“Hijos de algo” llamaron a quienes provenían de familias respetadas por su apellido intachable, aunque durante ciclos padecieran de pobreza total. La dificultosa vida de nuestro hidalgo fue una prueba de dura resistencia, pues en varias ocasiones sobrevivió por milagros de última hora, lo que sembró en su interior una marca indeleble: la certeza de que estaba predestinado para dejar testimonio de su país en sucia decadencia mientras sucumbía el extenso imperio dominante bajo Felipe II y su Inquisición, cuya riqueza se basaba en comerciar las drogas minerales y agropecuarias de aquel tiempo.
Víctima de continuas maldades, sufrió en su pellejo la oculta miseria moral de castillos y monasterios, palacios y callejuelas, hogares y prostíbulos, batallas de guerra naval que lo dejaron manco de la izquierda, lesión compensada con una derecha que hundió su pluma hasta el pozo más hondo y hediondo del mercantilismo corrupto dirigiendo todos los ámbitos de su propia tierra y la de potencias enemigas que lo convirtieron en esclavo de compra-venta, prisionero en mazmorras musulmanas, destinado a la horca, mendigo a plazos, preso del cristiano tribunal inquisidor que buscaba su limpieza de sangre para condenarlo a la hoguera por sospechoso de ascendencia judía conversa. Para ganar su pan de cada día aceptó finalmente el cargo de funcionario monárquico como recaudador de impuestos, el oficio más detestado en su patria. Reo sin pruebas de algún delito ni perdón de ese mecanismo perverso, fue precisamente en una celda donde parió a su otro yo, el soñador iluso, traicionado con violencia y alevosía por sus beneficiados. Sin rencor ni amargura, con alegría creadora, en medio de la oscuridad más tenebrosa dio a luz un personaje de loca lucidez que representa la redención sin ídolos ni dioses en terca convicción: la verdadera justicia tarda pero llega.
A mis dieciocho años, por obligación profesional y en muy lentos intervalos, leí sin comprender del todo ese vital mensaje. En 1995 la Unesco decretó al 23 de abril como el Día Mundial del Libro y del Derecho de Autor y con ese motivo bien vale disfrutar la tardía primera traducción del inglés a un castellano perfecto de una novela biográfica, única en su calidad y calidez, que permite conocer de cerca esa limpia mancha personal de Don Miguel, huella de sus humanos vicios y virtudes, para entrar de lleno, ahora sin dificultad, en su inmortal El ingenioso hidalgo de la Mancha, tal cual, así lo tituló su autor.
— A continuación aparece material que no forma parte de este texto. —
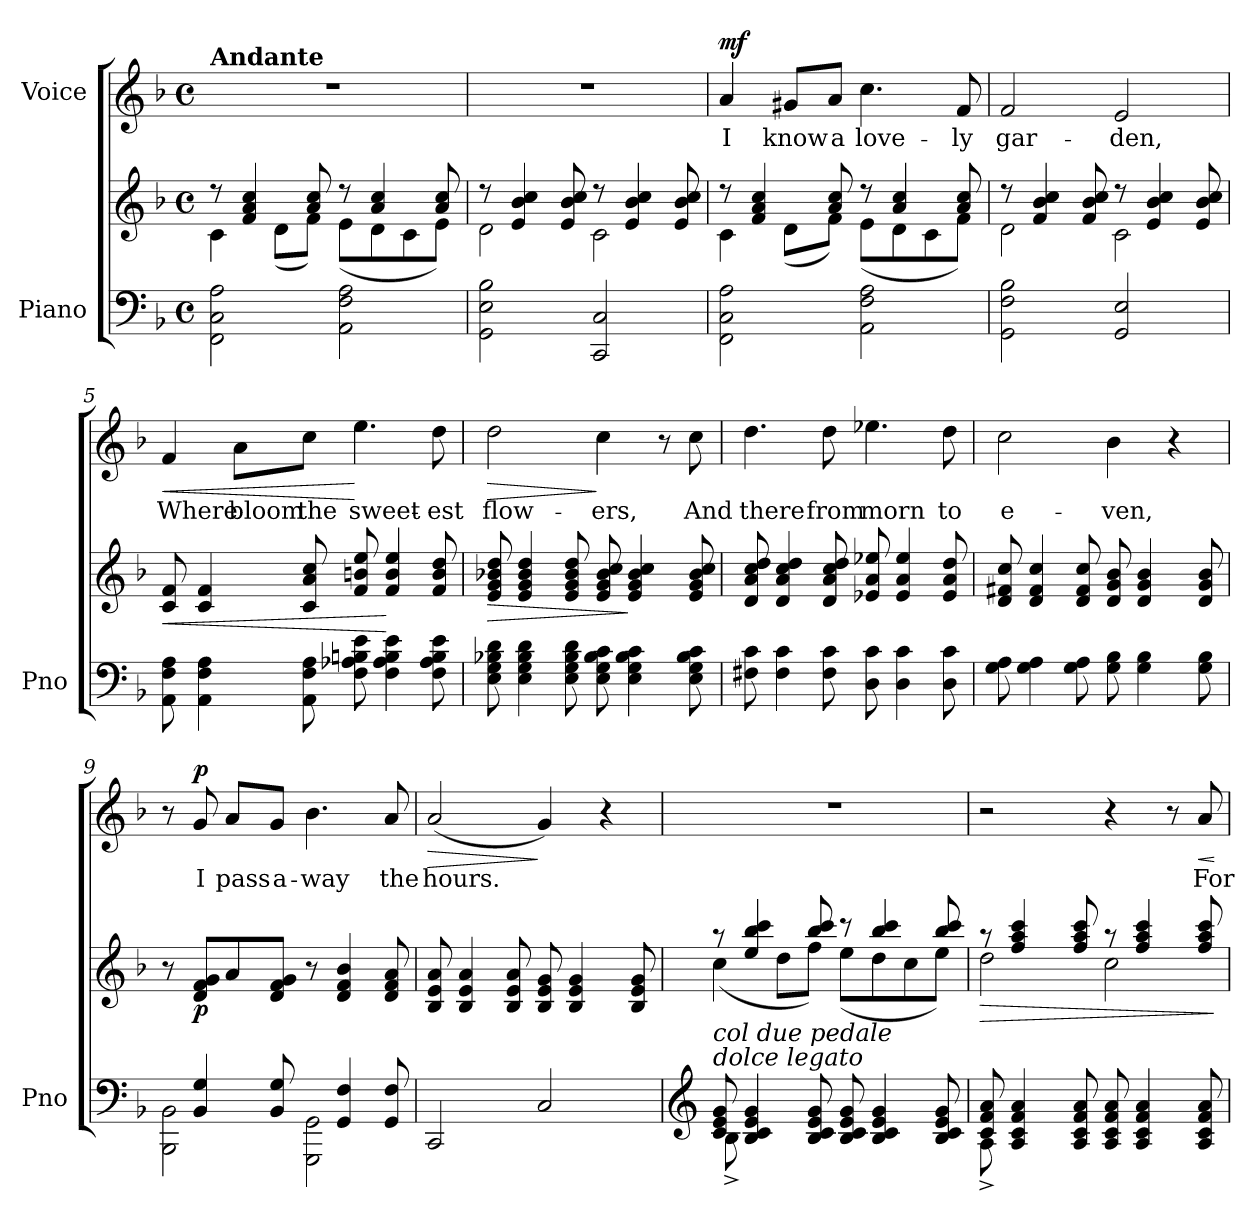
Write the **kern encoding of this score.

Se trata de Un hombre llamado Cervantes (Editorial Almuzara, 2015, España) escrita por un poeta, guionista de cine, dramaturgo, el humanista Bruno Frank (Alemania 1887-Estados Unido 1945), escapado a tiempo del nazismo. Obra maestra, narrativa en tercera persona de la llamada “autoficción” por cierto nada novedosa, un estilo literario tan antiguo como losTestamentos bíblicos, Las mil y una noches, el Popol Vuh y múltiples textos anónimos.
Queda entonces claro que la pulcra mancha libertaria del rebelde señor Miguel de Cervantes y Saavedra sigue vivita y coleando en cada ciudadano y político demócrata preso, torturado, acosado, vigilado, perseguido y exiliado por regímenes delictivos, hoy por el castrochavismo en Venezuela y Cuba, fichas centrales del narcoimperio regional. Solo que todavía no se sabe si este neosistema de poder dinástico, antes aristocrático ahora populista, va en ruta decadente o se radica con mayor fuerza y solo puede extirparse desde métodos, por desgracia, también bèlicos.
La ley del más fuerte con armas de aniquilación individual y masiva que son por igual drogas, balas, gases tóxicos, hambrunas planificadas y rechazo de ayudas humanitarias, significan la barbarie criminal del genocidio en diversos modos.
Pero en los sitios del planeta donde aún rige la civilización, cada persona tiene derecho de elegir su destino en libertad. Es la lección eterna del quijotesco señor Miguel, bendito sea su recuerdo.